Does Coffee Need a Cancer Warning Label in California? -
View count: 623 Views

Coffee Mug

You may be reading a lot in the news about a lawsuit in California to require coffee shops to warn customers of a possible cancer risk associated with the traditional morning beverage.

For many people, the idea of starting the morning without their regular latte or double espresso is unthinkable. So what’s going on in California?

The issue in California stems from the state’s Proposition 65 law, which requires restaurants, stores, schools and other public places in the state to warn people, through a sign in the store or label on the product itself, if they are exposed to any substances on the Prop 65 list at levels that may present a cancer risk. This Prop 65 list includes chemical substances that have been classified by the International Agency for Research on Cancer (IARC) or other agencies as possible or potential carcinogens.

In the case of coffee, the chemical acrylamide, which is created during the coffee bean roasting process, is the substance that is drawing attention.

What is acrylamide?

Acrylamide is chemical compound that occurs in many foods when they are cooked and thus exposed to high heat, such as baked breads and baked and fried potatoes, or meat cooked out on the grill. Acrylamide also occurs naturally in a variety of other foods including black olives, asparagus, dried fruit, prune juice, roasted almonds, cereals, crackers, cocoa powder and chocolate.

According to the U.S. Food and Drug Administration (FDA), acrylamide has probably always been present in cooked foods but was first detected in certain foods in 2002.

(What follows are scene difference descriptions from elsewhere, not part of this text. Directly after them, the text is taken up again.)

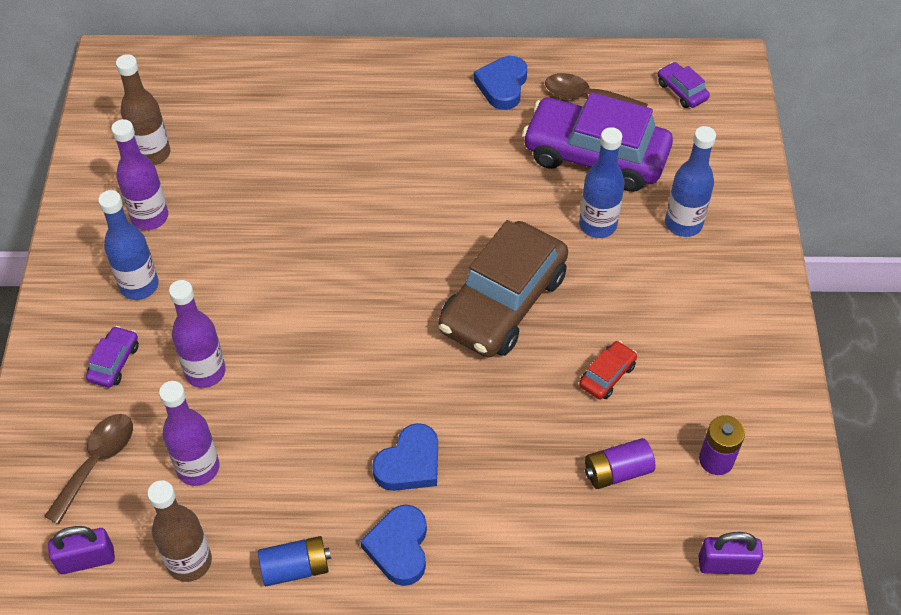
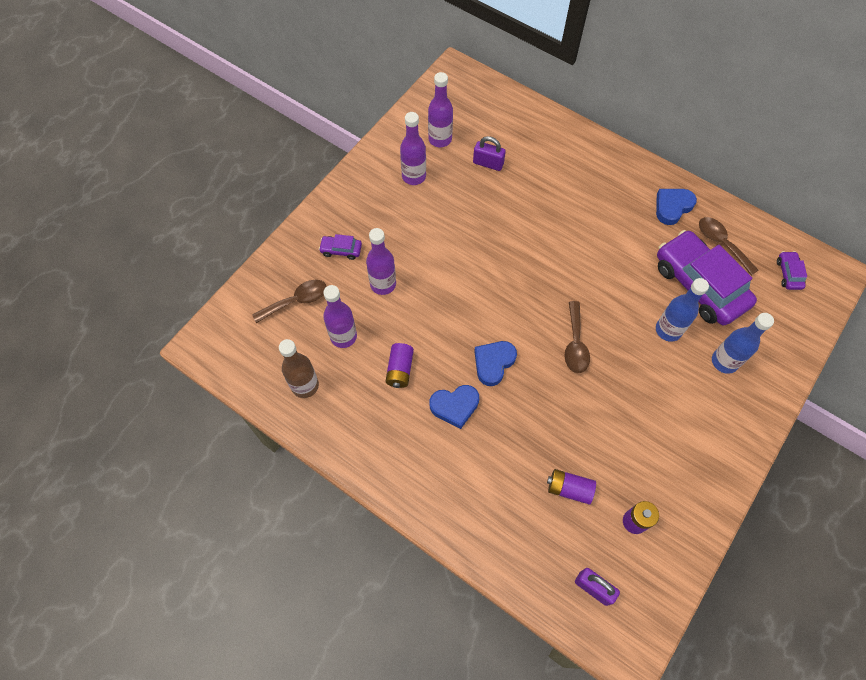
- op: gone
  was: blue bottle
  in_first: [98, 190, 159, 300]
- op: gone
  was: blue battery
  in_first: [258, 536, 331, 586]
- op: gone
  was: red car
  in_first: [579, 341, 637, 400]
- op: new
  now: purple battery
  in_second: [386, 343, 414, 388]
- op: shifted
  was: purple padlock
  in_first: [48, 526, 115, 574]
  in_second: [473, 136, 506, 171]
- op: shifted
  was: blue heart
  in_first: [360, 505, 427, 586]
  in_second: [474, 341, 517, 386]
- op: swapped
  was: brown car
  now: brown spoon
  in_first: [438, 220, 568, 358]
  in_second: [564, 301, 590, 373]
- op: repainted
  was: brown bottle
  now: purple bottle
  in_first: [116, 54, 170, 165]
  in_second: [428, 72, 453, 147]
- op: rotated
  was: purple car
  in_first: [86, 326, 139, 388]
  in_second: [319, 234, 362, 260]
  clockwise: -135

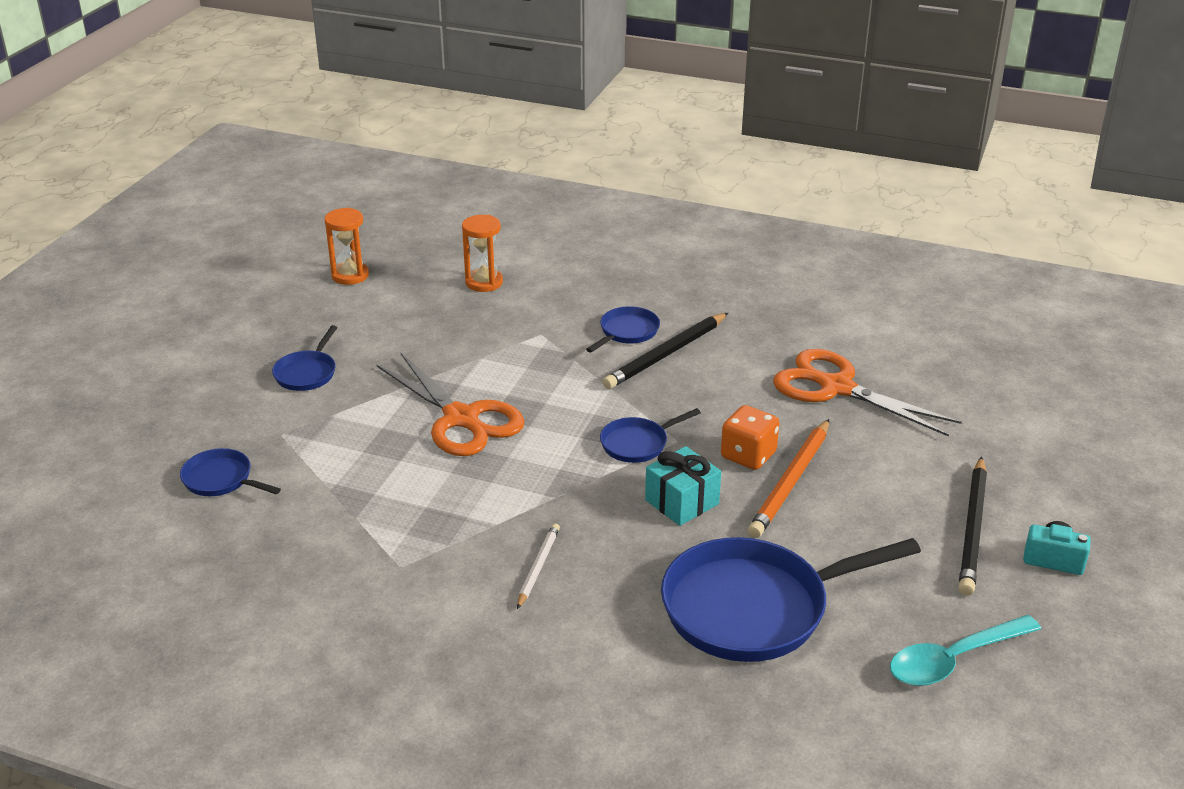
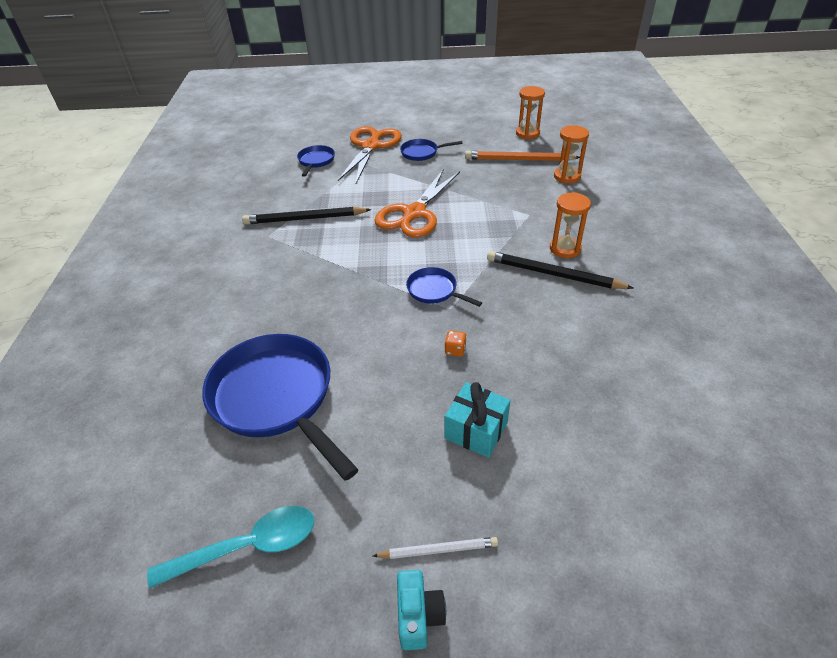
- op: shifted
  was: white pencil
  in_first: [517, 523, 560, 609]
  in_second: [373, 537, 498, 559]
- op: shifted
  was: turquoise gift
  in_first: [645, 446, 721, 526]
  in_second: [445, 382, 511, 458]
- op: shifted
  was: orange pencil
  in_first: [748, 419, 829, 538]
  in_second: [465, 151, 580, 161]
- op: shifted
  was: orange scissors
  in_first: [773, 349, 962, 437]
  in_second: [338, 126, 402, 183]
- op: shifted
  was: black pencil
  in_first: [958, 456, 987, 596]
  in_second: [242, 206, 371, 225]
- op: swapped
  was: blue pan
  now: orange hourglass
  in_first: [586, 306, 660, 353]
  in_second: [550, 192, 591, 258]
- op: rotated
  was: turquoise spoon
  in_first: [890, 615, 1041, 686]
  in_second: [147, 506, 314, 589]
  clockwise: 120
- op: scaled
  was: orange dice
  in_first: [721, 405, 779, 470]
  in_second: [445, 330, 467, 357]
  ratio: 0.52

Does acrylamide cause cancer?

According to the National Cancer Institute, rodent studies have found that acrylamide exposure may increase the risk for some types of cancer. However, according to the American Cancer Society, doses of acrylamide given in animal studies have been as much as 1,000 to 10,000 times higher than the levels people might be exposed to in foods.

While IARC has classified acrylamide as a probable carcinogen based on animal studies, a majority of studies done on humans have found “no statistically significant association between dietary acrylamide intake and various cancers,” according to studies reported in the Journal of Nutrition and Cancer.

What’s next?

Coffee industry advocates are pushing back on warning labels, citing additional research from IARC stating that many studies showed that “coffee drinking had no carcinogenic effects.” In addition, others are pressing the state of California to strengthen the clarity of its labeling program overall to decrease consumer confusion.

In the meantime, the popularity of coffee still seems to be going strong – a recent tally shows that Americans are consuming 400 million cups a day.